Solanum plastisexum, an enigmatic new bush tomato from the Australian Monsoon Tropics exhibiting breeding system fluidity


Meeting Abstract

P2-22  Sunday, Jan. 5  Solanum plastisexum, an enigmatic new bush tomato from the Australian Monsoon Tropics exhibiting breeding system fluidity. MCDONNELL, AJ; WETREICH, H; CANTLEY, JC; JOBSON, P; MARTINE, CT*; Chicago Botanic Garden; Bucknell University, Lewisburg, PA; San Francisco State University, CA; Northern Territory Herbarium, Alice Springs; Bucknell University, Lewisburg, PA ctm015@bucknell.edu https://phytokeys.pensoft.net/article/33526/

An Australian bush tomato that has evaded classification for decades has been described as a new species from the Ord Victoria Plain biogeographic region in the monsoon tropics of the Northern Territory. While now recognized as an andromonoecious species, the taxon has been found exhibiting multiple reproductive phenotypes: with solitary perfect flowers, a few staminate flowers, or with cymes composed of a basal hermaphrodite and an extended rachis of several to many distal staminate flowers. Given this apparent ability to exhibit elements of three different plant breeding systems, we have chosen the name Solanum plastisexum.

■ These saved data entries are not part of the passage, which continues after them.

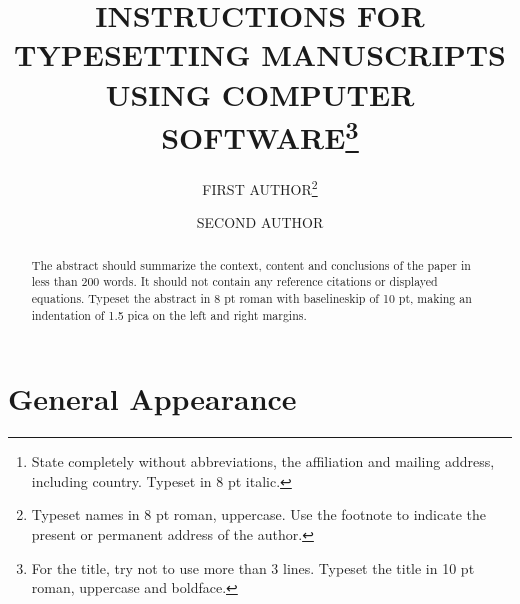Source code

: \documentclass{ws-jmmb}
\begin{document}

%
\catchline{}{}{}{}{}
%

\title{INSTRUCTIONS FOR TYPESETTING MANUSCRIPTS\\
USING COMPUTER SOFTWARE\footnote{For the title, try not to use more
than 3 lines.  Typeset the title in 10 pt roman, uppercase and
boldface.}  }

\author{FIRST AUTHOR\footnote{Typeset names in 
8 pt roman, uppercase. Use the footnote to indicate the
present or permanent address of the author.}}

\address{University Department, University Name, Address\\
City, State ZIP/Zone,Country\,\footnote{State completely without
abbreviations, the affiliation and mailing address, including
country. Typeset in 8 pt italic.}\\
 }

\author{SECOND AUTHOR}

\address{Group, Laboratory, Address\\
City, State ZIP/Zone, Country\\
author\_id@domain\_name
}

\maketitle

\begin{history}
\end{history}

\begin{abstract}
The abstract should summarize the context, content and conclusions of
the paper in less than 200 words. It should not contain any reference
citations or displayed equations. Typeset the abstract in 8 pt roman
with baselineskip of 10 pt, making an indentation of 1.5 pica on the
left and right margins.
\end{abstract}



\section{General Appearance}	%
\end{document}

This name, for us, is not just a reflection of the diversity of sexual forms seen in this species. It is also a recognition that this plant is a model for the sort of sexual fluidity that is present across the plant kingdom – where just about any sort of reproductive form one can imagine (within the constraints of plant development) is present. In a way, S. plastisexum is not just a model for the diversity of sexual/reproductive form seen among plants – it is also evidence that attempts to recognize a “normative” sexual condition among the planet’s living creatures is problematic. When considering the scope of life on Earth, the notion of a constant sexual binary consisting of two distinct and disconnected forms is, fundamentally, a fallacy.